Rob Dixon, Director, Department of Economic Development, Missouri

Zora Mulligan, Commissioner, Department of Higher Education, Missouri

World Class Education Systems Panel

As national and state educational rankings continue to stagnate, education leaders across the U.S. have turned outward to seek inspiration and reforms based on high performing educational systems abroad. Experts have shown that states can learn many lessons and approaches from these countries to achieve “world class” education systems of their own. Often these countries, with diverse populations of their own, have had to overcome segregation, teacher shortages and decades of neglect to turnaround their education systems. This session will highlight the policies that make for a successful world class education system and will feature a four-member panel. Speakers will address the policies common among these model systems and how to empower educators to achieve a world class education system. The panel also will feature legislators who have studied these systems, allowing them to speak on what they have learned and believe their own states can take as inspiration from these systems.

Marc Tucker, President and CEO, National Center for Education and the Economy (NCEE), Washington D.C.

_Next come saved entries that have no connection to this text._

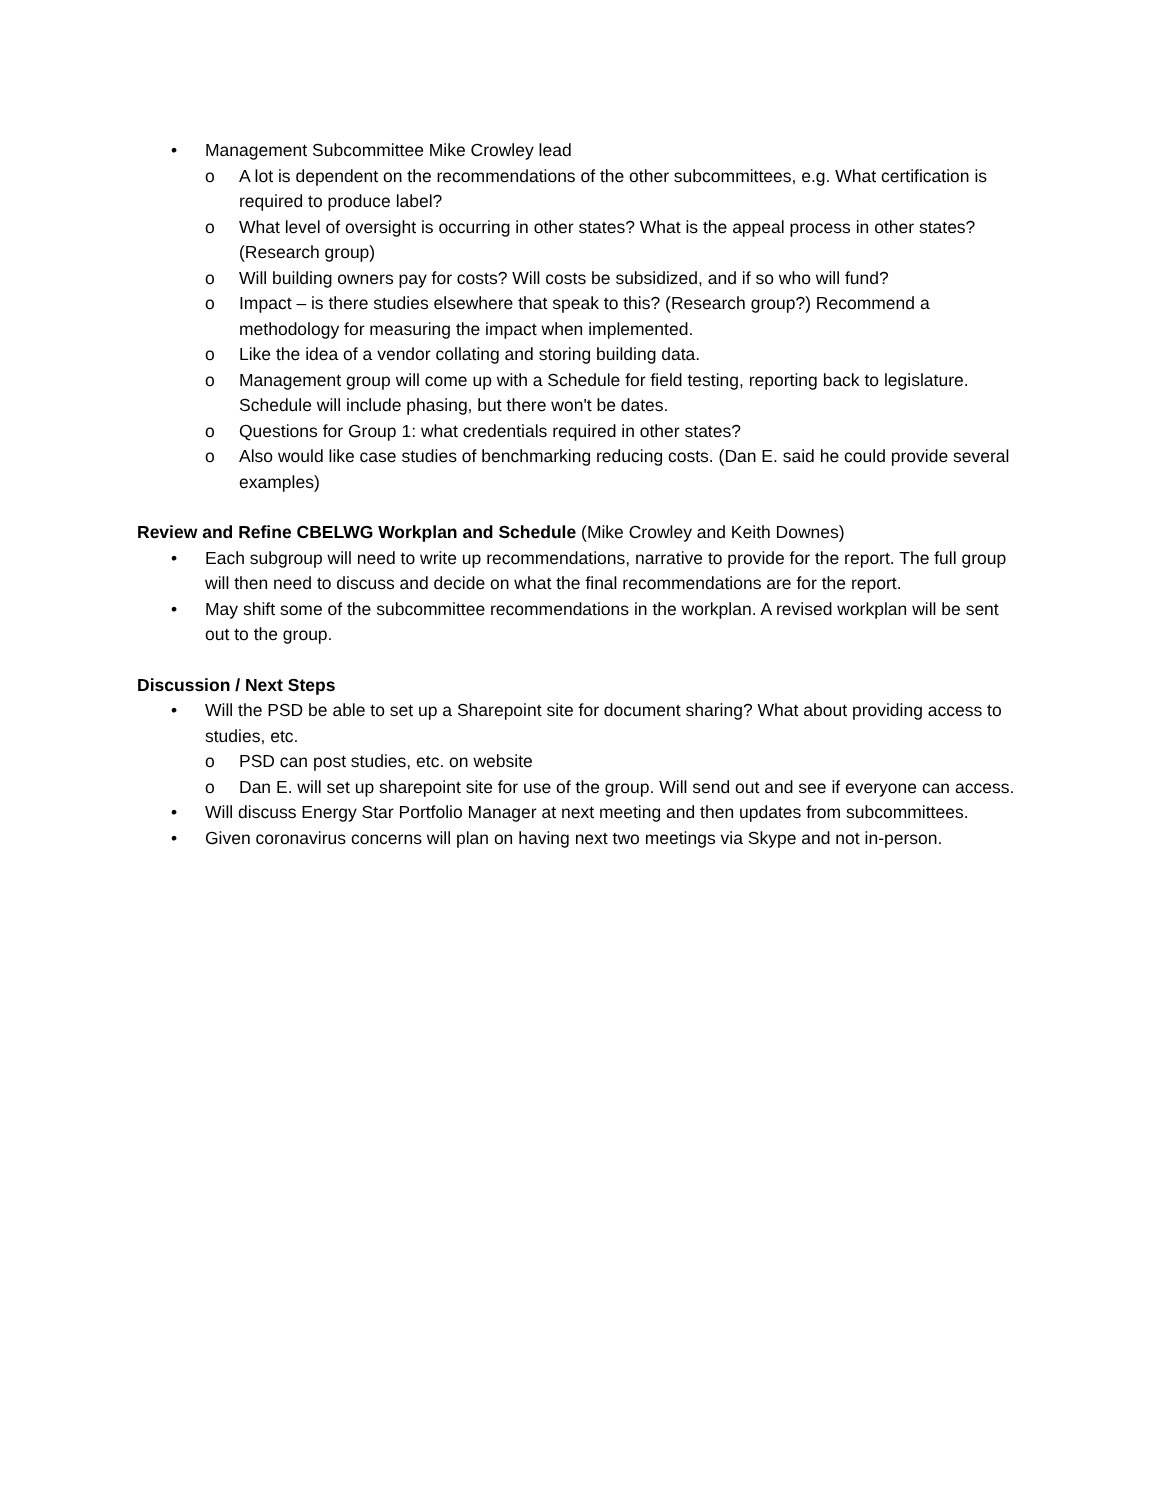• Management Subcommittee Mike Crowley lead
o A lot is dependent on the recommendations of the other subcommittees, e.g. What certification is required to produce label?
o What level of oversight is occurring in other states? What is the appeal process in other states? (Research group)
o Will building owners pay for costs? Will costs be subsidized, and if so who will fund?
o Impact – is there studies elsewhere that speak to this? (Research group?) Recommend a methodology for measuring the impact when implemented.
o Like the idea of a vendor collating and storing building data.
o Management group will come up with a Schedule for field testing, reporting back to legislature. Schedule will include phasing, but there won't be dates.
o Questions for Group 1: what credentials required in other states?
o Also would like case studies of benchmarking reducing costs. (Dan E. said he could provide several examples)
Review and Refine CBELWG Workplan and Schedule (Mike Crowley and Keith Downes)
• Each subgroup will need to write up recommendations, narrative to provide for the report. The full group will then need to discuss and decide on what the final recommendations are for the report.
• May shift some of the subcommittee recommendations in the workplan. A revised workplan will be sent out to the group.
Discussion / Next Steps
• Will the PSD be able to set up a Sharepoint site for document sharing? What about providing access to studies, etc.
o PSD can post studies, etc. on website
o Dan E. will set up sharepoint site for use of the group. Will send out and see if everyone can access.
• Will discuss Energy Star Portfolio Manager at next meeting and then updates from subcommittees.
• Given coronavirus concerns will plan on having next two meetings via Skype and not in-person.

Dion Burns, Senior Researcher, Learning Policy Institute (LPI), California

Senator Joyce Elliott, SLC Education Committee Chair, Arkansas

6:00 - 9:00 p.m.

Program Interval

9:00 - 11:30 p.m.

2019 Host State Reception: Louisiana

Tuesday, July 24

7:30 - 10:00 a.m.

Registration

Prefunction Area, Fourth Floor, Hyatt Regency St. Louis at The Arch

8:00 - 9:30 a.m.

Closing Plenary & Business Breakfast Session

Executive Committee

Meets upon conclusion of the Closing Plenary

10:00 a.m. - 2:00 p.m.

State Transformation in Action Recognition (STAR) Award Judges Panel CLE

11:30 a.m. - 3:00 p.m.

Committee Technical Tours

Boeing St. Louis

Boeing is Missouri’s largest manufacturer and fourth largest employer. With approximately 14,000 employees working at three facilities across the St. Louis region, Boeing produces sophisticated military aircraft and weapons systems for the U.S. Department of Defense and international aircraft programs, including the F/A-18 Super Hornet, EA-18G Growler, F-15 Eagle and Joint Direct Attack Munition. Core business operations in St. Louis include modernizing and modifying aircraft; developing key defense and space programs; and identifying new opportunities to expand the company’s global presence. Committee members participating in this technical tour will receive briefings from Boeing officials about the company’s operations in the St. Louis region and participate in tours of the 777X commercial aircraft, F/A-18 Super Hornet production line, and onsite flight ramp.

6:00 - 10:00 p.m.

Reception & State Dinner

Attending substantive committee sessions may qualify for Continuing Legal Education (CLE) credits for state government officials in SLC member states. Substantive committee sessions are identified with a superscript CLE following the session title. Forms and further instructions will be available on-site at meeting registration.